Zukunft Jupiterplatz
Ausstellung mit Entwürfen von mkk kollektiv aus dem Europlan-Wettbewerb, dialogischer Rundgang, Utopische Tafel, GrünBau-Werkstatt von greater form

Im Rahmen des Ideenwettbewerbs Europan wurden Entwürfe für das Quartierszentrum Jupiterstraße gesucht. DieLeipziger Preisträgerinnen, das Kollektiv mkk, stellten ihre Entwürfe in einer Ausstellung vor. Begleitet wurde die Ausstellung von einem dialogischen Rundgang mit Julia Kurz von Stadtkuratorin Leipzig und Josephine Reuther vom Amt für Wohnungsbau und Stadterneuerung der Stadt Leipzig.
Auf dem Jupiterplatz wurde außerdem an der „Utopischen Tafel“ bei Kaffee und Kuchen an das Viertel vor der Wende erinnert, in der Stadt-Bau-Werkstatt für Kinder und Jugendliche der Projektgruppe „greater form“ entstand ein begehbares Traum-Quartier von Morgen und bei Musik, Eis und Kaltgetränken konnte man es sich auf dem Jupiterplatz gut gehen lassen.
Programm
14 – 19 Uhr
Europan-Ausstellung der Entwürfe zum Jupiterquartier
Kaffee und Kuchen mit der Utopischen Tafel
Stadt-Bau-Werkstatt für Kinder und Jugendliche mit greater form
Eis und kalte Getränke
15 Uhr
Stadtteilspaziergang mit dem mkk kollektiv, Julia Kurz und Josephine Reuther
greater form agiert zwischen Kunst, Aktivismus und Bildung.

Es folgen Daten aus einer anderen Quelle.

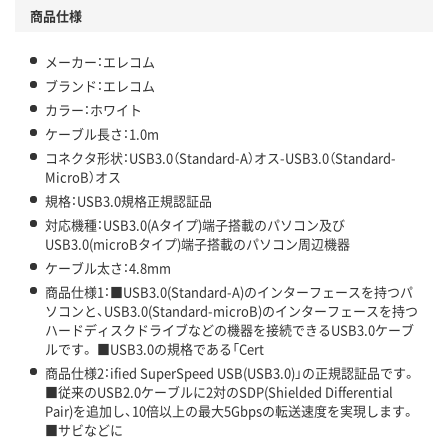
商品仕様
メーカー：エレコム
ブランド：エレコム
カラー：ホワイト
ケーブル長さ：1.0m
コネクタ形状：USB3.0（Standard-A）オス-USB3.0（Standard-
MicroB）オス
規格：USB3.0規格正規認証品
対応機種：USB3.0(Aタイプ)端子搭載のパソコン及び
USB3.0(microBタイプ)端子搭載のパソコン周辺機器
ケーブル太さ：4.8mm
商品仕様1：■USB3.0(Standard-A)のインターフェースを持つパ
ソコンと、USB3.0(Standard-microB)のインターフェースを持つ
ハードディスクドライブなどの機器を接続できるUSB3.0ケーブ
ルです。 ■USB3.0の規格である「Cert
商品仕様2：ified SuperSpeed USB(USB3.0)」の正規認証品です。
■従来のUSB2.0ケーブルに2対のSDP(Shielded Differential
Pair)を追加し、10倍以上の最大5Gbpsの転送速度を実現します。
■サビなどに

Ihre Anliegen sind die selbstbestimmte Teilhabe am kulturellen Leben von Kindern und Jugendlichen sowie die gleichberechtigte künstlerische Zusammenarbeit von Kids und Erwachsenen. Seit 2015 realisiert die Gruppe Projekte in der Großwohnsiedlung Leipzig-Grünau sowie Ausstellungen in Leipzig und Umgebung. Seit 2019 betreibt greater form einen eigenen Projektraum in Grünau. Hier forschen sie gemeinsam künstlerisch mit den Kids und Jugendlichen zu Themen, die aus den Lebenswelten der Kids stammen (Herkunft, Armut, Gewalt, Freundschaft, Liebe, etc.) und zu den Themen und Erfahrungen der Erwachsenen in Beziehung gesetzt werden. greater form sind aktuell Mirko Gust, Rami Hariri, Philipp Rödel, Lina Ruske, Silke Schetelig und Christina Weidenbach sowie die Kids, die das wollen.
Das Kollektiv der Utopischen Tafel ist ein transkulturelles Netzwerk von Kulturschaffenden, Künstler:innen und Institutionen, das seit 2019 aktiv ist. Es entstand im Rahmen des Projekts „Yes Lab – Gedanken zur aktuellen Protestkultur“ und versammelt regelmäßig Beteiligte, die das Ziel verfolgen, durch Kunst- und Kulturprojekte einen partizipativen Diskursraum zu schaffen. Im Zentrum steht dabei das Thema „Leipzig – Stadt der Friedlichen Revolution“. Ein Schwerpunkt des Projekts liegt auf Protest-, Streit- und Erinnerungskulturen. In gemeinsamer Auseinandersetzung erinnern die Aktionen des Kollektivs an die Geschichte der DDR, reflektieren sie kritisch und entwickeln neue Perspektiven für das soziale Miteinander und den gesellschaftlichen Zusammenhalt. Im Rahmen der Utopischen Tafel wurden unterschiedliche Formate entwickelt, darunter eine besondere Einladung zum Gespräch, die gezielt ältere Generationen anspricht. Diese Einladung zielt darauf ab, ältere Menschen aktiv in den Dialog einzubinden und ihre Perspektiven in die Diskurse zu integrieren.